Yesterday marked the end of Kamikochi’s 2018 season as the official closing ceremony was held at Kappa Bridge. The biting cold was not enough deter those who came to celebrate the final day of the tourist season in the shadow of the Northern Alps.
As is customary, the Heizanshiki (閉山式) offered prayers in thanks for safe passage through the mountains over the course of the year. The solemn Shinto ritual reminds us of how nature is venerated by Japan’s native religion as well as of Kamikochi’s own religious and spiritual dimension. Shinto regards all nature as divine, but mountains enjoy a special status for being higher and thus closer to the gods.

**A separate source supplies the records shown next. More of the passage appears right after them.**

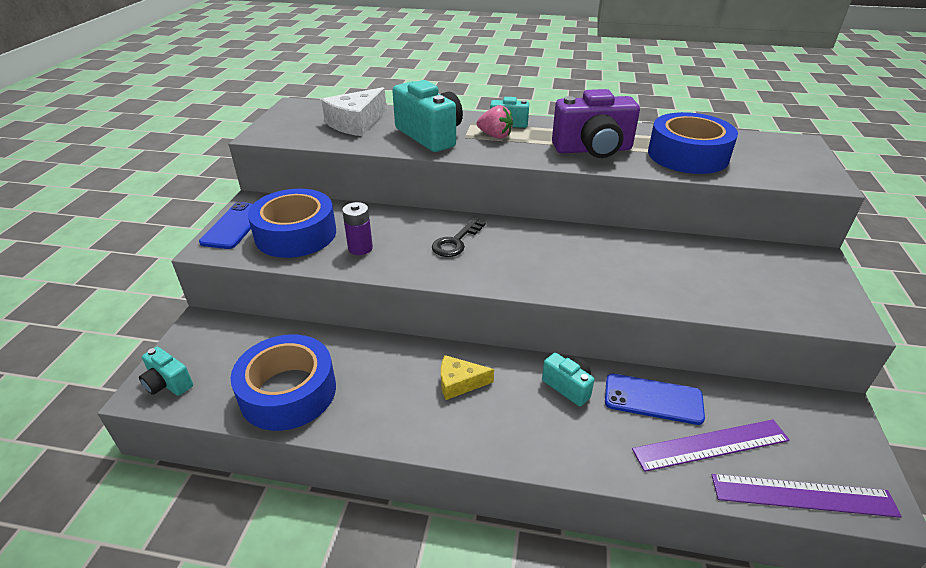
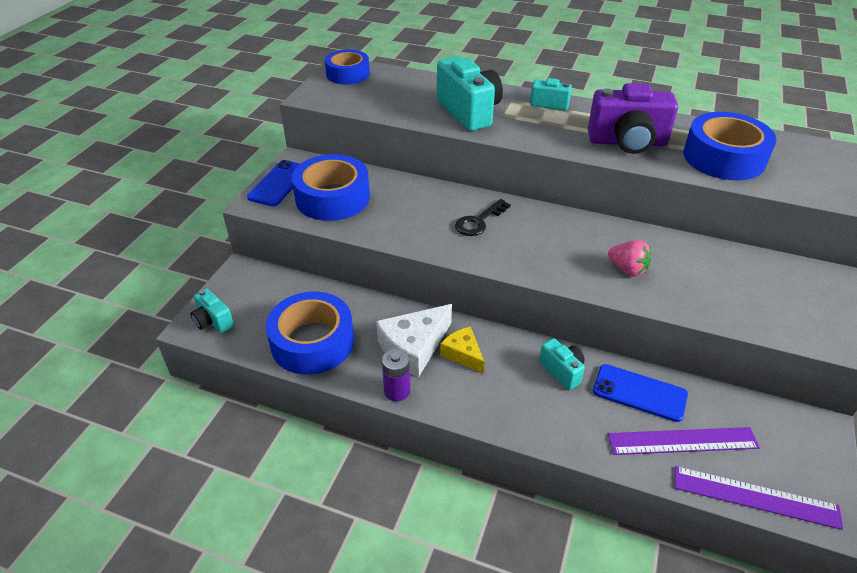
camera: 10 degrees right, 5 degrees up
white cheese [321,87,387,136] -> white cheese moved to [376,304,452,377]
purple battery [342,202,373,255] -> purple battery moved to [382,349,410,401]
yellow cheese [441,355,494,400] -> yellow cheese turned 45 degrees clockwise [440,327,485,374]
pink strawberry [477,105,513,139] -> pink strawberry moved to [608,240,651,277]
none -> blue tape [325,50,370,85]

When the ceremony concluded around midday, there was still time to take in a bit of what the park, now in the grip of early winter, has to offer. The views are as lovely as ever and the absence of snow means the paths can still be traversed.

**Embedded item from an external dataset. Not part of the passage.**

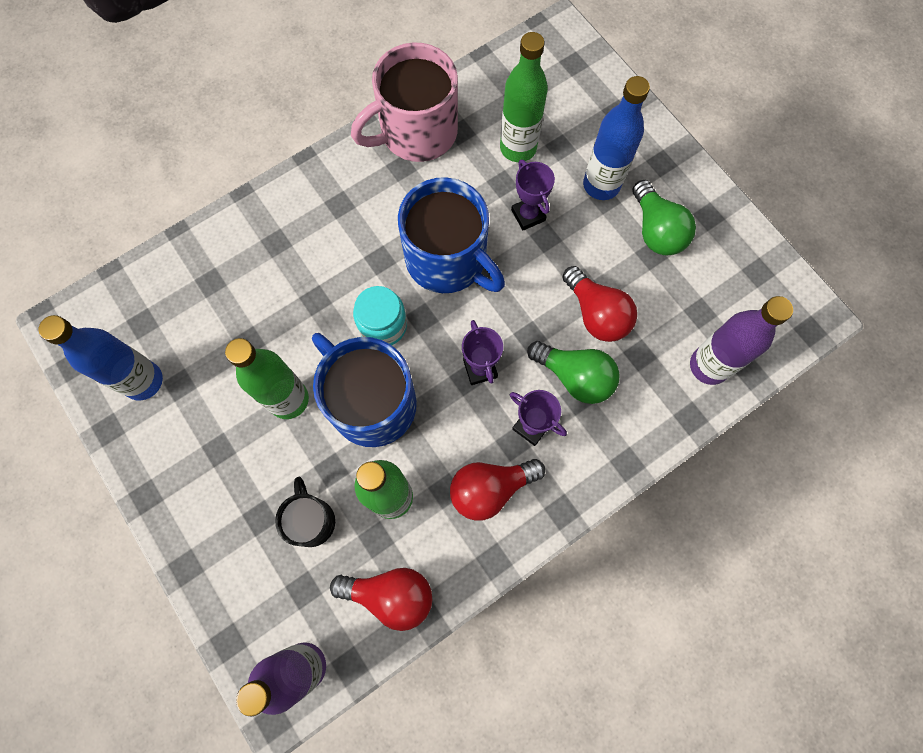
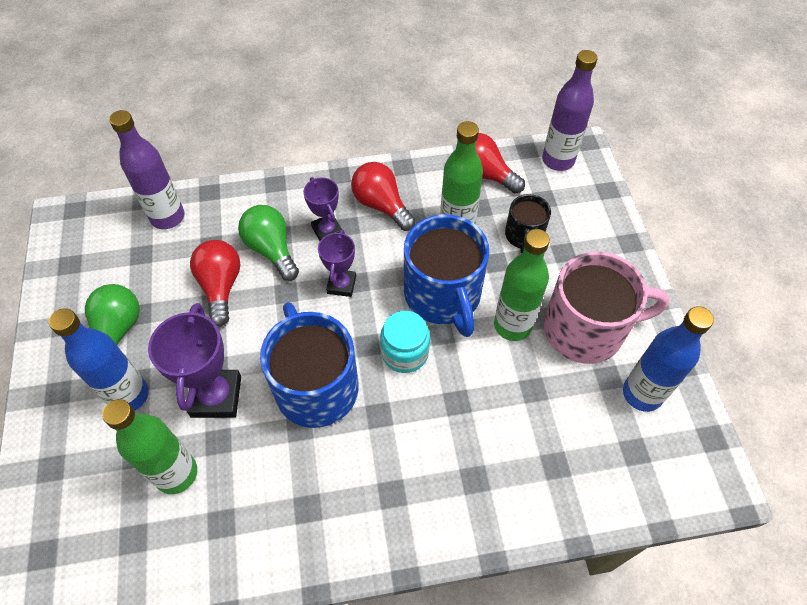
camera: 155 degrees left, 15 degrees down
pink mug [351,43,458,162] -> pink mug moved to [544,251,670,364]
red light bulb [450,459,545,521] -> red light bulb turned 135 degrees counterclockwise [351,162,416,231]
purple trophy [511,159,555,231] -> purple trophy [148,303,241,418], size x1.64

But the early morning frost confirms that it’s only a matter of time until all of Kamikochi is under a thick blanket of snow, with only monkeys and other wildlife left to prowl the tranquil paths.
It is the way of things. The season starts cold and finishes cold with flourishes of warmth and color in between. It’s all four seasons in miniature, making it the perfect distillation of nature in central Japan.
Visitors will next be able to visit Kamikochi by conventional means (bus or taxi) in April of 2019: the official opening ceremony is held on April 27th every year, but the Kama Tunnel opens a week or so before allowing early access to the still snowy park.
Thanks as always to the bloggers at the National Park guide website, without whose fantastic posts our blog would be a mere shadow of its current self.
And now, it’s time to sign off. To all who made the journey to Kamikochi this year, we offer our thanks and warm wishes for a safe and enjoyable winter. And to the local macaque population, take good care of the place, fellas. We’ll see you again in April.